§ WORK ORDER: Collect every line in the data below that contains the word "with".
(DATASET Opens)
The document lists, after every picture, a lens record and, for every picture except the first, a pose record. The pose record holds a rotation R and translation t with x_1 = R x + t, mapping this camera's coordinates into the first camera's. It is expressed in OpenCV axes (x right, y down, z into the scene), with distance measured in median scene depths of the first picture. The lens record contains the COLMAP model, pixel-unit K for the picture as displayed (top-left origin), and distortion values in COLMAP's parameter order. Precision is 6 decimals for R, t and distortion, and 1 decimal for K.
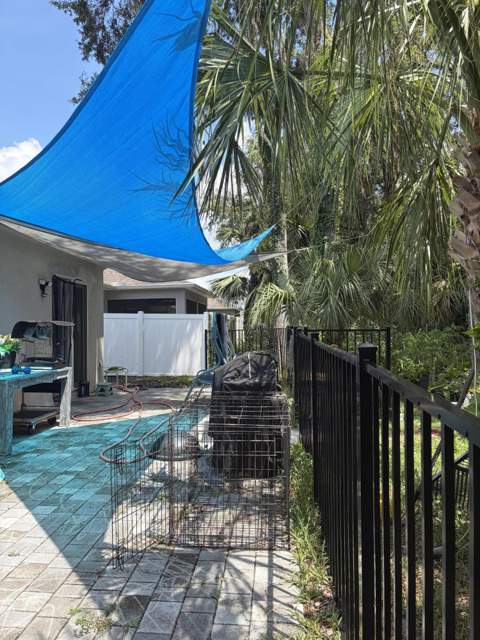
lens RADIAL K [[492.5, 0, 240.8], [0, 492.5, 319.5], [0, 0, 1]] dist [0.005104, -0.000481]
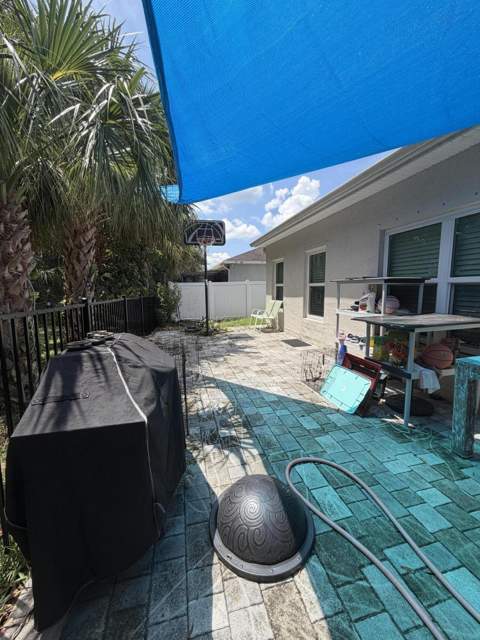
lens RADIAL K [[256.3, 0, 242.1], [0, 256.3, 316.7], [0, 0, 1]] dist [-0.001952, 0.000237]
pose [[-0.951159, 0.050472, -0.304549, -0.053803], [0.016746, 0.993527, 0.112354, 0.004737], [0.308248, 0.101766, -0.945847, 1.984663]]
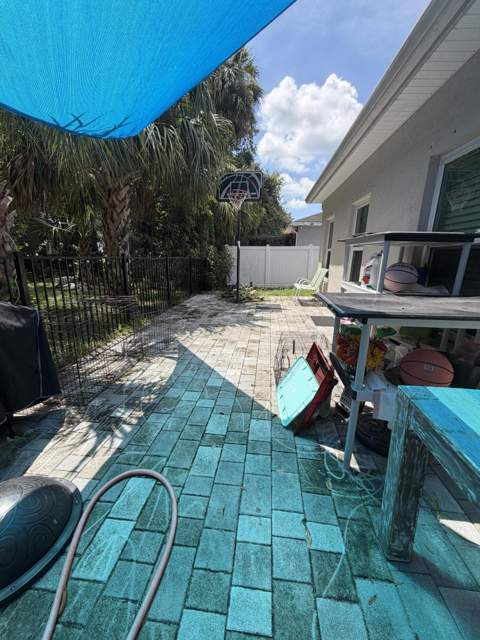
lens RADIAL K [[256.3, 0, 241.8], [0, 256.3, 318.3], [0, 0, 1]] dist [-0.001952, 0.000237]
pose [[-0.999221, -0.020947, 0.033443, -0.552185], [-0.012274, 0.970417, 0.241121, 0.031011], [-0.037504, 0.240523, -0.969919, 1.859580]]
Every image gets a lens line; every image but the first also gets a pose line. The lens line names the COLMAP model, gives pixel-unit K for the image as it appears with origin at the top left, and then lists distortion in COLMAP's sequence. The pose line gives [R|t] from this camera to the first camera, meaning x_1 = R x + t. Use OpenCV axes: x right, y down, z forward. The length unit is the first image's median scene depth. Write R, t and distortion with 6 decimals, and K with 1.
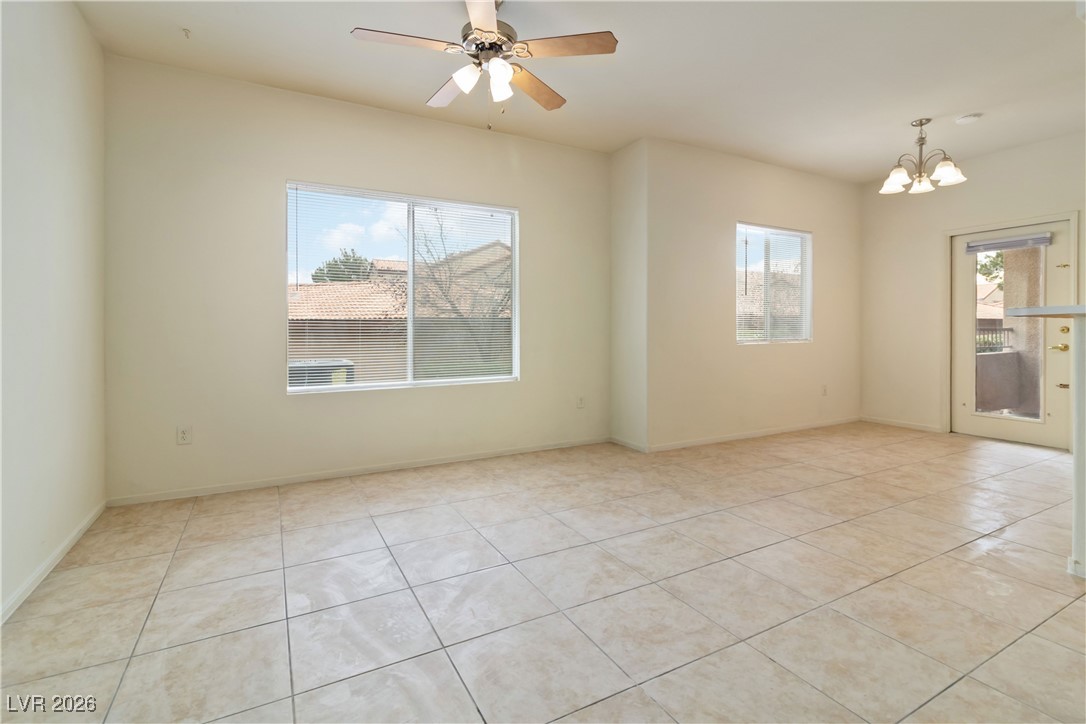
lens RADIAL K [[508.6, 0, 543.2], [0, 508.6, 328.2], [0, 0, 1]] dist [0.000592, 0.000215]
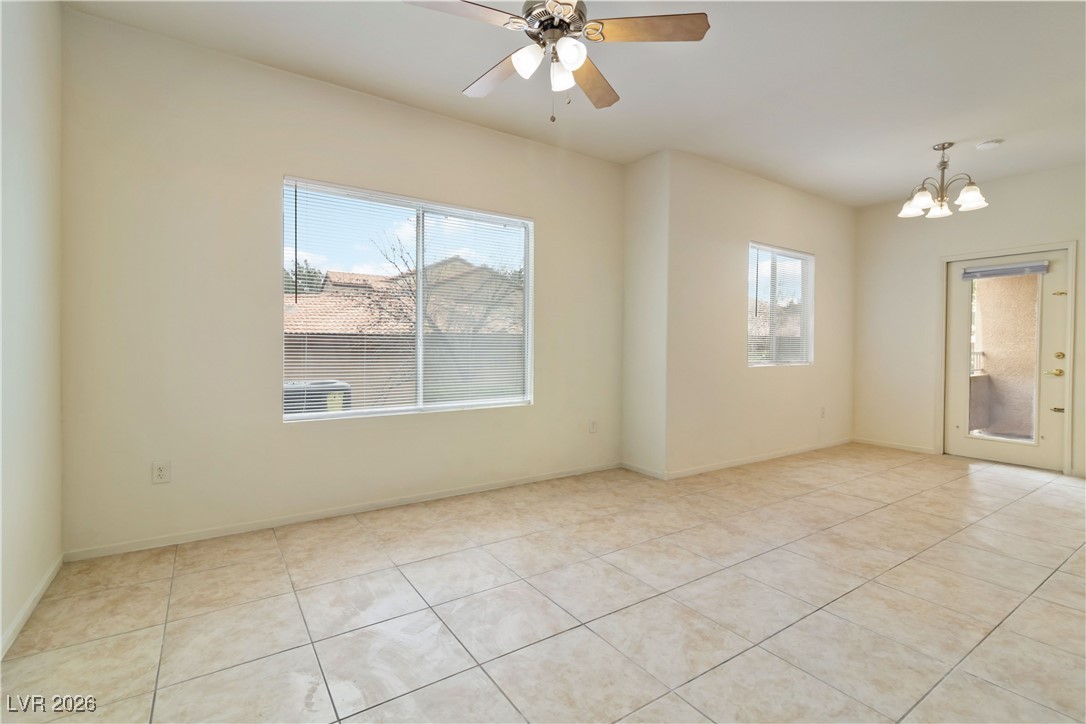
lens RADIAL K [[498.9, 0, 541.6], [0, 498.9, 349.1], [0, 0, 1]] dist [0.000500, 0.000110]
pose [[0.995592, 0.010817, 0.093163, -0.150711], [-0.011717, 0.999890, 0.009120, -0.008790], [-0.093054, -0.010172, 0.995609, 0.115376]]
(DATASET Closes)
§ WRITTEN REPLY:
The document lists, after every picture, a lens record and, for every picture except the first, a pose record. The pose record holds a rotation R and translation t with x_1 = R x + t, mapping this camera's coordinates into the first camera's. It is expressed in OpenCV axes (x right, y down, z into the scene), with distance measured in median scene depths of the first picture. The lens record contains the COLMAP model, pixel-unit K for the picture as displayed (top-left origin), and distortion values in COLMAP's parameter order. Precision is 6 decimals for R, t and distortion, and 1 decimal for K.
Every image gets a lens line; every image but the first also gets a pose line. The lens line names the COLMAP model, gives pixel-unit K for the image as it appears with origin at the top left, and then lists distortion in COLMAP's sequence. The pose line gives [R|t] from this camera to the first camera, meaning x_1 = R x + t. Use OpenCV axes: x right, y down, z forward. The length unit is the first image's median scene depth. Write R, t and distortion with 6 decimals, and K with 1.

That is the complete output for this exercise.